To ensure the proper selection of articles in terms of their pertinence to the research subject and meeting the inclusion criteria, 2 researchers (E.H. and M.S.) independently reviewed the articles. The names of the authors, journal title, and the results were not concealed from the reviewers. If there was any dispute, a decision was made through negotiation or consultation with a third person. The Kappa percentage for the interreviewer agreement was 74.5%. The variables taken in consideration in this review included the name of the first author, year of publication, country and city of the study, the mean age of the studied sample, gender, study design, type of population studied, region of residence (village, town), occupation, alcohol consumption, smoking, level of exposure to sunlight, and wearing hats and sunglasses in the sun.

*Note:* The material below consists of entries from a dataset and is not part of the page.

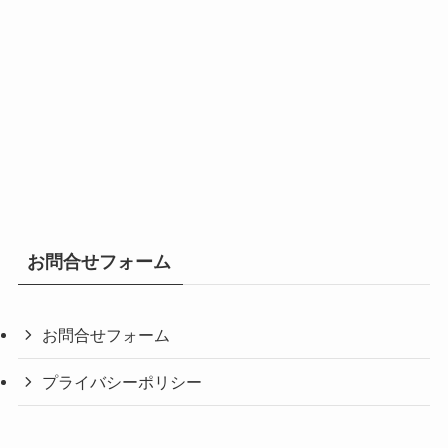
お問合せフォーム
お問合せフォーム
プライバシーポリシー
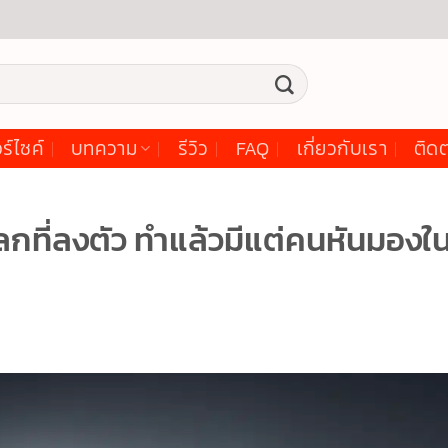
ร์ไซค์
บทความ
รีวิว
FAQ
เกี่ยวกับเรา
ติดต
ลกที่ลงตัว ทำแล้วมีแต่คนหันมองใ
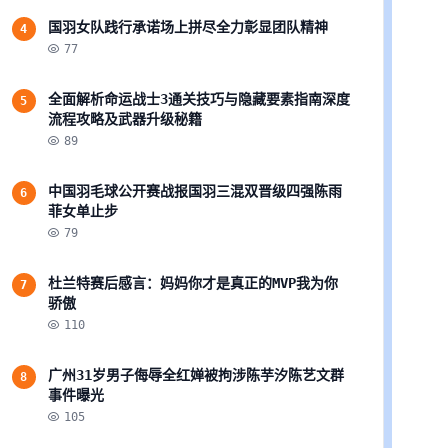
国羽女队践行承诺场上拼尽全力彰显团队精神
4
77
全面解析命运战士3通关技巧与隐藏要素指南深度
5
流程攻略及武器升级秘籍
89
中国羽毛球公开赛战报国羽三混双晋级四强陈雨
6
菲女单止步
79
杜兰特赛后感言：妈妈你才是真正的MVP我为你
7
骄傲
110
广州31岁男子侮辱全红婵被拘涉陈芋汐陈艺文群
8
事件曝光
105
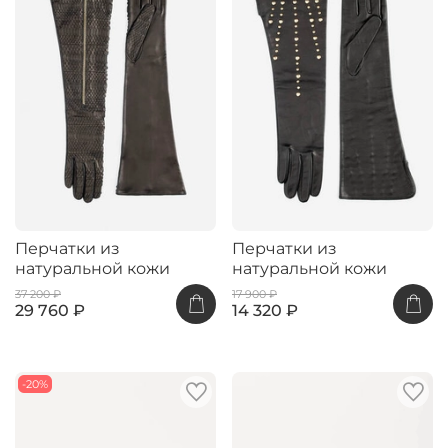
Перчатки из
Перчатки из
натуральной кожи
натуральной кожи
37 200 ₽
17 900 ₽
29 760 ₽
14 320 ₽
-20%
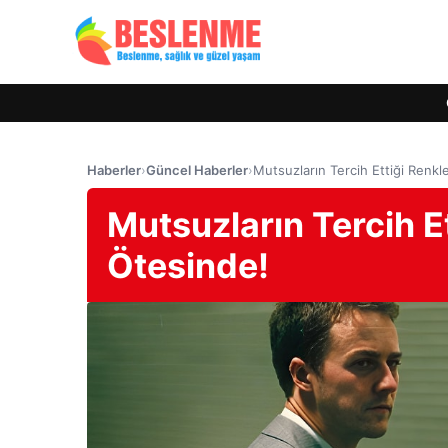
Haberler
›
Güncel Haberler
›
Mutsuzların Tercih Ettiği Renkl
Mutsuzların Tercih Et
Ötesinde!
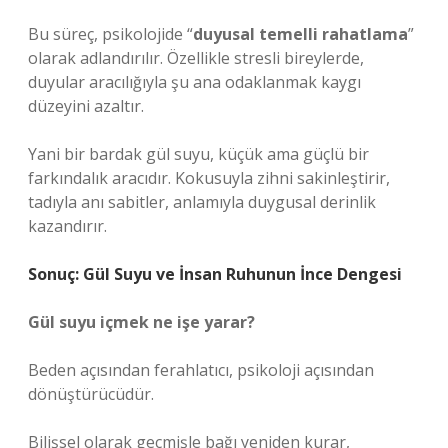
Bu süreç, psikolojide “
duyusal temelli rahatlama
”
olarak adlandırılır. Özellikle stresli bireylerde,
duyular aracılığıyla şu ana odaklanmak kaygı
düzeyini azaltır.
Yani bir bardak gül suyu, küçük ama güçlü bir
farkındalık aracıdır. Kokusuyla zihni sakinleştirir,
tadıyla anı sabitler, anlamıyla duygusal derinlik
kazandırır.
Sonuç: Gül Suyu ve İnsan Ruhunun İnce Dengesi
Gül suyu içmek ne işe yarar?
Beden açısından ferahlatıcı, psikoloji açısından
dönüştürücüdür.
Bilişsel olarak geçmişle bağı yeniden kurar,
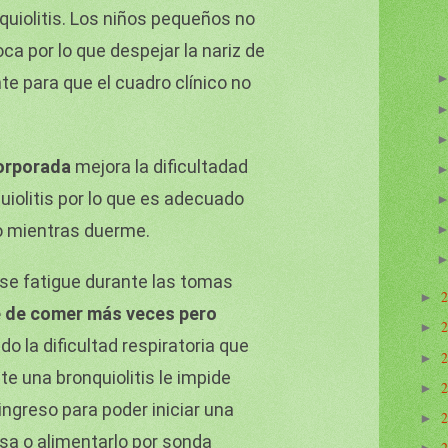
quiolitis. Los niños pequeños no
oca por lo que despejar la nariz de
e para que el cuadro clínico no
corporada
mejora la dificultadad
quiolitis por lo que es adecuado
jo mientras duerme.
o se fatigue durante las tomas
►
e de comer más veces pero
►
o la dificultad respiratoria que
►
e una bronquiolitis le impide
►
ingreso para poder iniciar una
►
sa o alimentarlo por sonda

We used the STROBE checklist for cross-sectional, case-control, and cohort studies to assess the quality of the studies in terms of methodology and reporting.

Statistical heterogeneity of the studies was assessed using the chi-square test at a significance level of 5%. To quantify heterogeneity among results, we used the I-square statistic and Higgins classification, based on which, an I-square value more than 75% can be considered as heterogeneity.

The summary measures of this study included the prevalence and the OR of developing pterygium in the presence of risk factors as an index of correlation; these were calculated along with 95% confidence intervals (CIs) for a 2-tailed distribution.

Data analysis was done using the Stata (version 11, StataCorp, College Station, Texas) and applying the random effects model at a 95% confidence level.